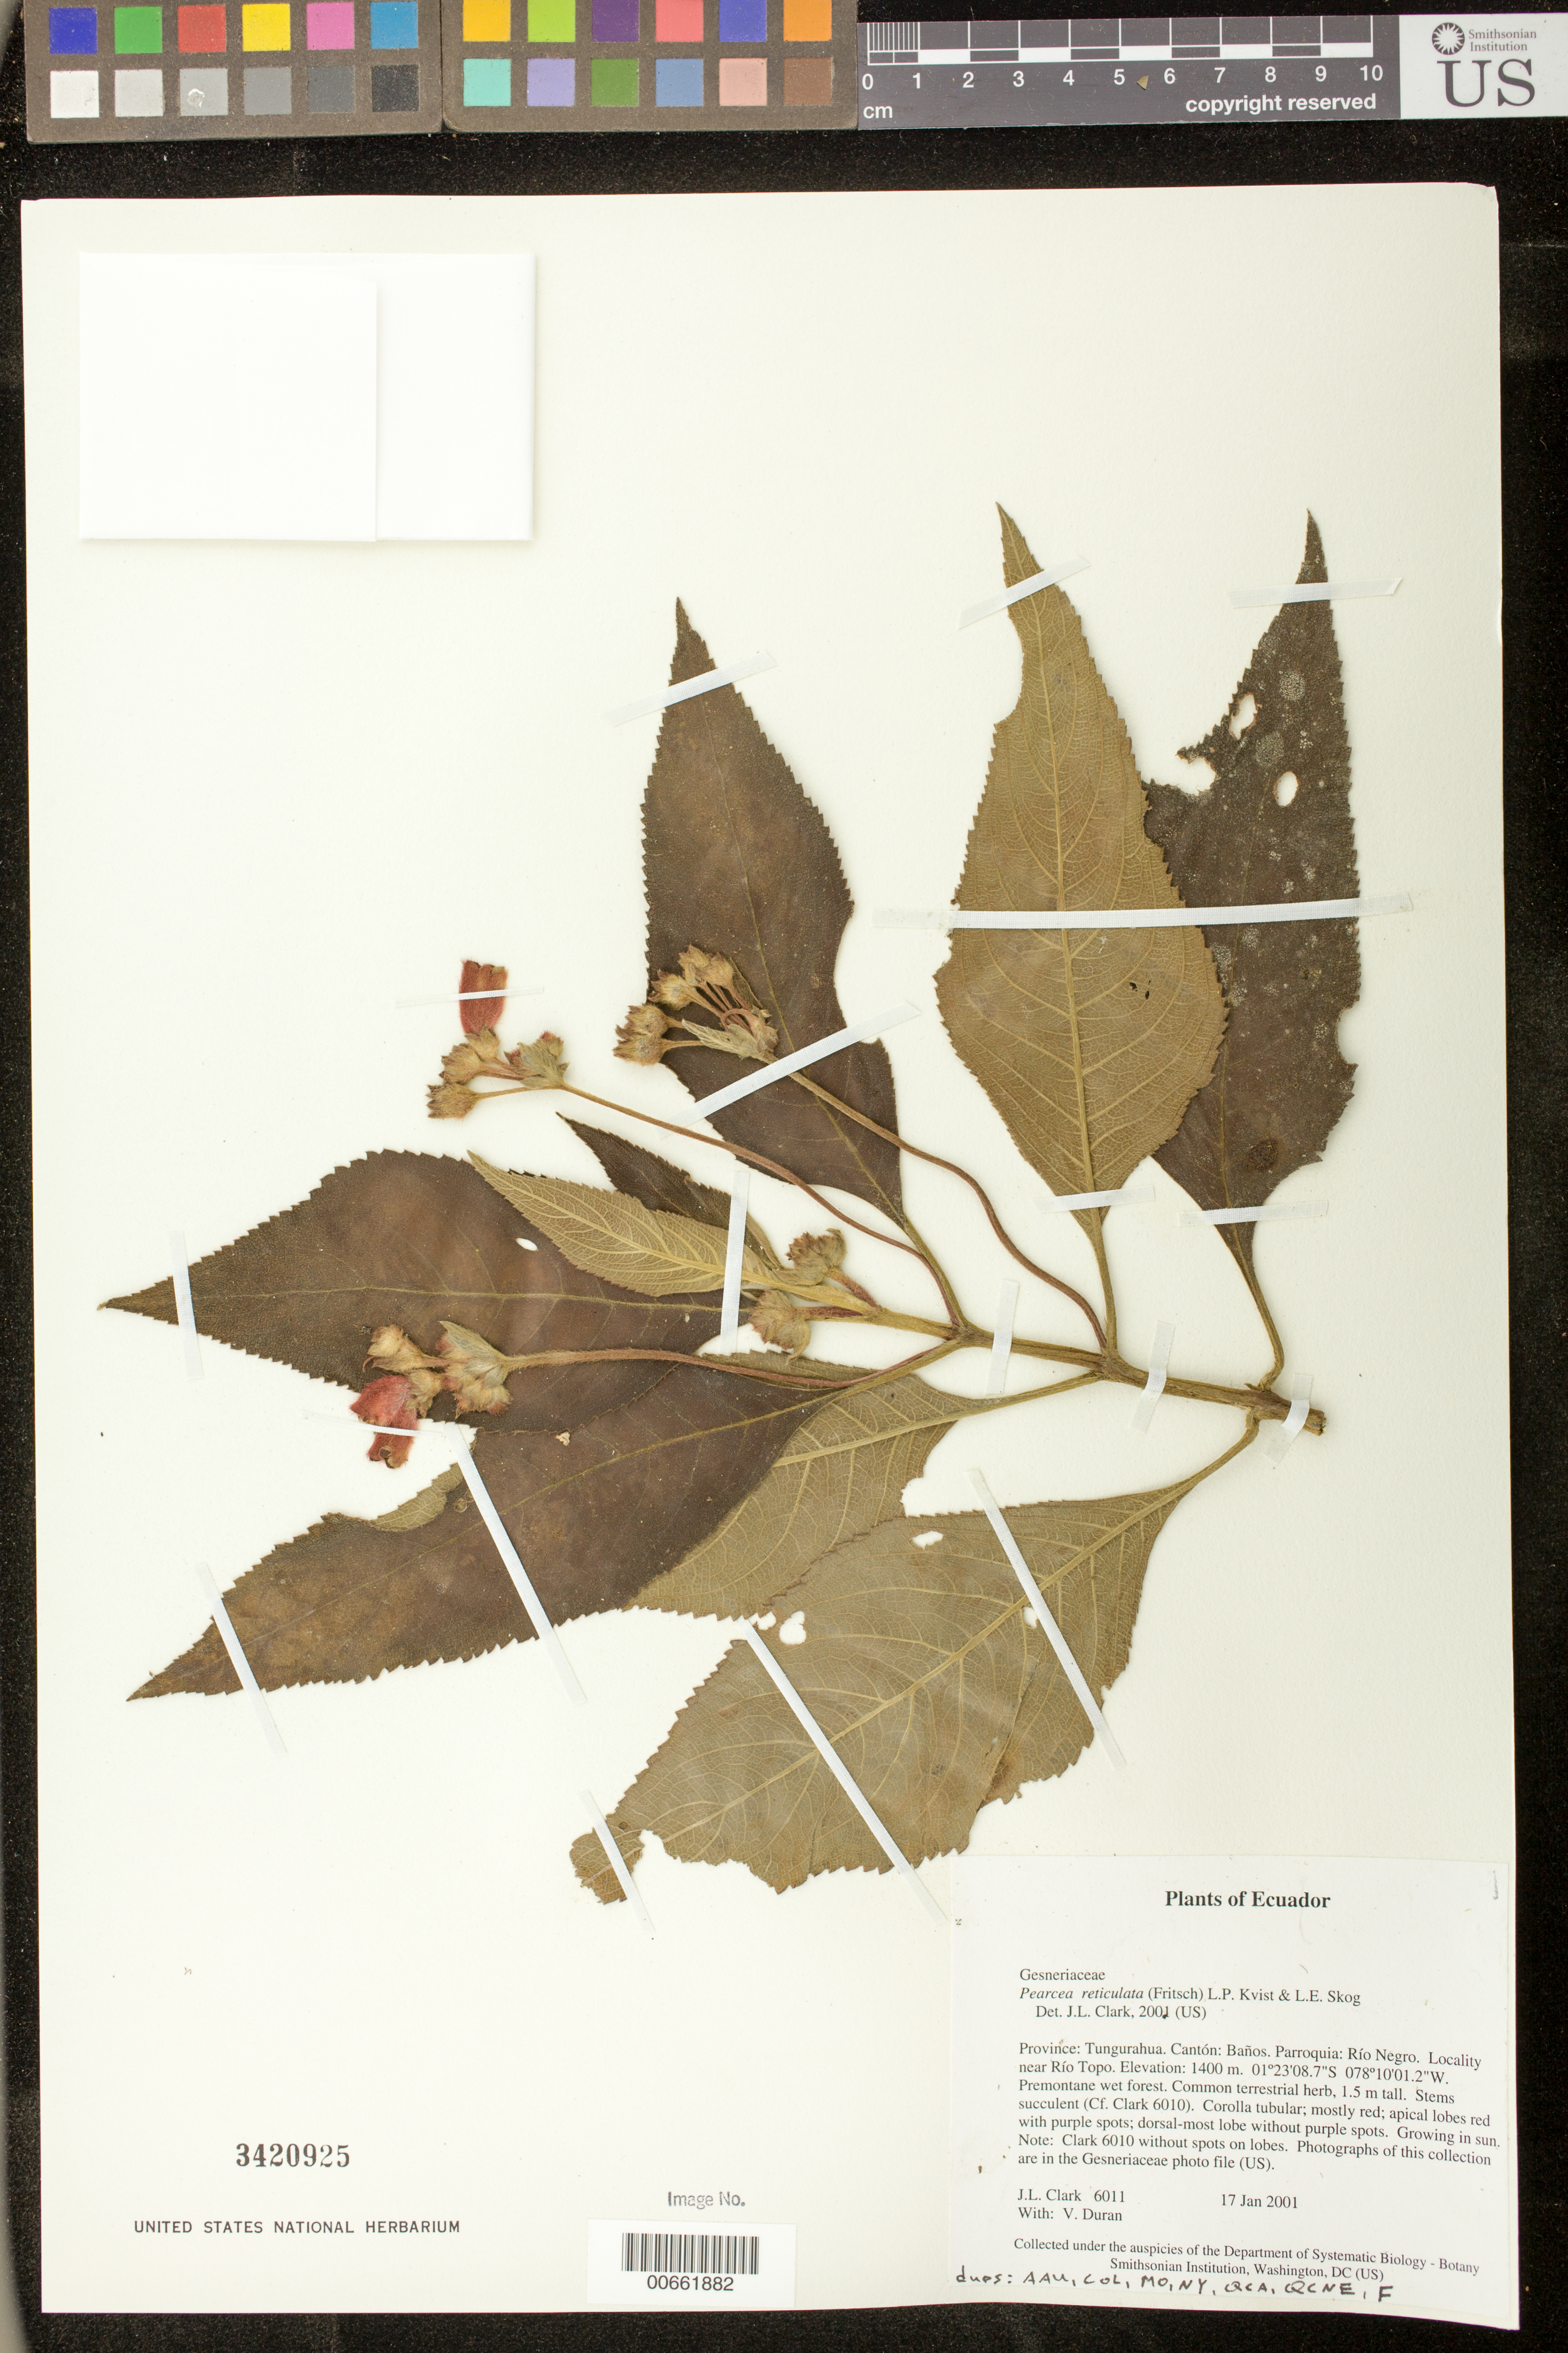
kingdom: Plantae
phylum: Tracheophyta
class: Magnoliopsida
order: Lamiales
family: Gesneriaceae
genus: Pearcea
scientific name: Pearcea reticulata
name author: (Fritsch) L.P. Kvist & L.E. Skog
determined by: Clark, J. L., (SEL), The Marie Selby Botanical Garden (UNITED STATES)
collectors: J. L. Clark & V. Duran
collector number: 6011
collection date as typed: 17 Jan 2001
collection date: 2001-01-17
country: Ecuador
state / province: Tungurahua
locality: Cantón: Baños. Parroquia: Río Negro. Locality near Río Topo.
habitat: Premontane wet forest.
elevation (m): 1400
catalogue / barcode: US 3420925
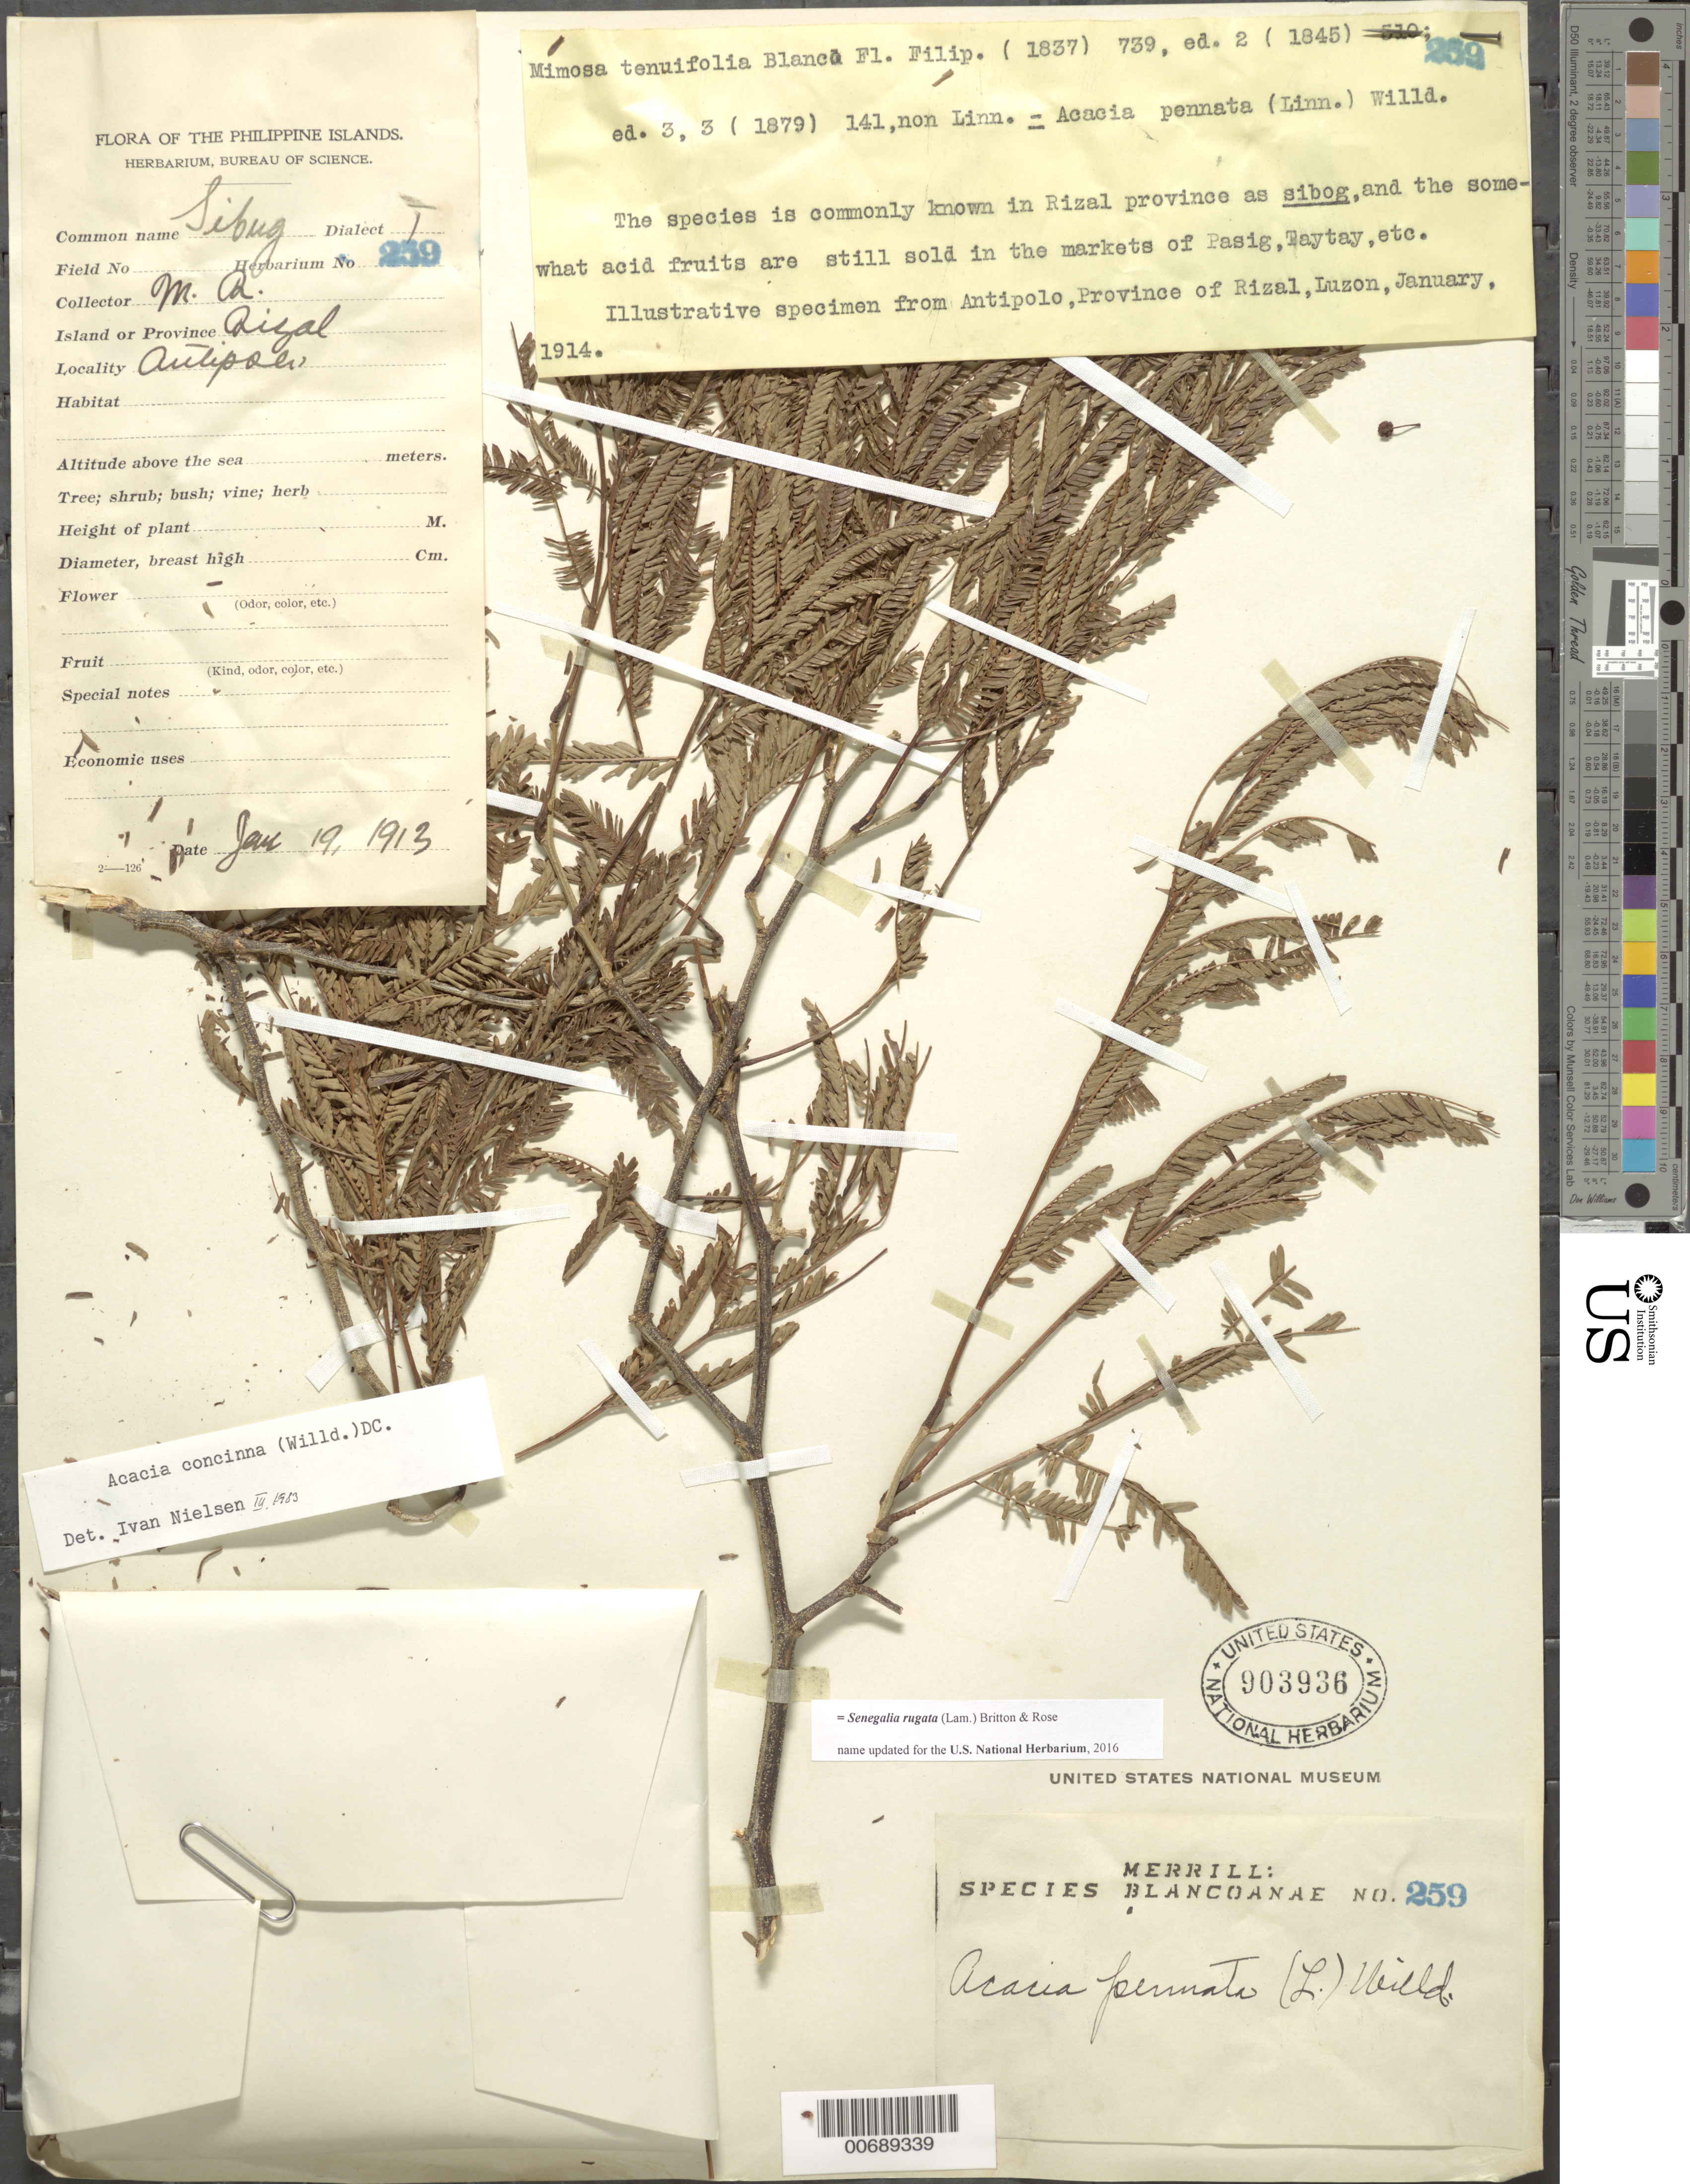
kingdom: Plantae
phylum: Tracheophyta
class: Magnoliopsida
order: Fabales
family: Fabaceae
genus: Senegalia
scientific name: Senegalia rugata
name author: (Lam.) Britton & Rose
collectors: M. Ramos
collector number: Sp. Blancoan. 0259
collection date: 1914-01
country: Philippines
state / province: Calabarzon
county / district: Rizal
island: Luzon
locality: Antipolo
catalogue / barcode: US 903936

--------------------------------------------------

GIVEN EXERCISE
Rewrite all of the data above, swapping "collector number" for "field number" wherever it appears and leaving everything else unchanged. Leave the pictures out.

OUTPUT OF THE TASK
kingdom: Plantae
phylum: Tracheophyta
class: Magnoliopsida
order: Lamiales
family: Gesneriaceae
genus: Pearcea
scientific name: Pearcea reticulata
name author: (Fritsch) L.P. Kvist & L.E. Skog
determined by: Clark, J. L., (SEL), The Marie Selby Botanical Garden (UNITED STATES)
collectors: J. L. Clark & V. Duran
field number: 6011
collection date as typed: 17 Jan 2001
collection date: 2001-01-17
country: Ecuador
state / province: Tungurahua
locality: Cantón: Baños. Parroquia: Río Negro. Locality near Río Topo.
habitat: Premontane wet forest.
elevation (m): 1400
catalogue / barcode: US 3420925
kingdom: Plantae
phylum: Tracheophyta
class: Magnoliopsida
order: Fabales
family: Fabaceae
genus: Senegalia
scientific name: Senegalia rugata
name author: (Lam.) Britton & Rose
collectors: M. Ramos
field number: Sp. Blancoan. 0259
collection date: 1914-01
country: Philippines
state / province: Calabarzon
county / district: Rizal
island: Luzon
locality: Antipolo
catalogue / barcode: US 903936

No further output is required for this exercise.